= WHAT IS REQUIRED =
Reproduce the part of the peripheral arterial disease abstract that runs from "Since it is" to "patients with PAD.", word for word.

Determinants of invasive treatment in lower extremity peripheral arterial disease.

Author information

  • 1Center of Research on Psychology in Somatic Diseases, Tilburg University, Tilburg, The Netherlands; Department of Vascular Surgery, St. Elisabeth Hospital, Tilburg, The Netherlands.
  • 2Department of Vascular Surgery, St. Elisabeth Hospital, Tilburg, The Netherlands.
  • 3Department of Vascular Surgery, TweeSteden Hospital, Tilburg, The Netherlands.
  • 4Center of Research on Psychology in Somatic Diseases, Tilburg University, Tilburg, The Netherlands; Saint Luke's Mid-America Heart Institute, Kansas City, Mo. Electronic address: k.g.e.smolderen@gmail.com.



Since it is unknown what factors are weighed in a clinician's decision to refer patients with symptomatic lower extremity peripheral arterial disease (PAD) for invasive treatment, we examined the relationship between health status, lesion location, and site variations and invasive treatment referral ≤1 year following diagnosis in patients with PAD.


This was a prospective observational cohort study on ambulatory patients that presented themselves at two vascular surgery outpatient clinics. A total of 970 patients with new symptoms of PAD or with an exacerbation of existing PAD symptoms that required clinical evaluation and treatment (Rutherford Grade I) were eligible, 884 consented and were included between March 2006 and November 2010. We report on 505 patients in the current study. Prior to patients' initial PAD evaluation, the Short Form-12, Physical Component Scale (PCS) was administered to measure health status. Anatomical lesion location (proximal vs distal) was derived from duplex ultrasounds. PCS scores, lesion location, and site were evaluated as determinants of receiving invasive (endovascular, surgery) vs noninvasive treatment ≤1 year following diagnosis in Poisson regression analyses, adjusting for demographics, ankle-brachial index, and risk factors.

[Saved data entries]
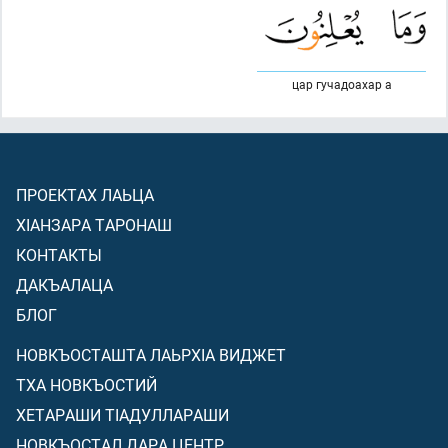
цар гучадоахар а
ПРОЕКТАХ ЛАЬЦА
ХIАНЗАРА ТАРОНАШ
КОНТАКТЫ
ДАКЪАЛАЦА
БЛОГ
НОВКЪОСТАШТА ЛАЬРХIА ВИДЖЕТ
ТХА НОВКЪОСТИЙ
ХЕТАРАШИ ТIАДУЛЛАРАШИ
НОВКЪОСТАЛ ДАРА ЦЕНТР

= ANSWER BOX =
Since it is unknown what factors are weighed in a clinician's decision to refer patients with symptomatic lower extremity peripheral arterial disease (PAD) for invasive treatment, we examined the relationship between health status, lesion location, and site variations and invasive treatment referral ≤1 year following diagnosis in patients with PAD.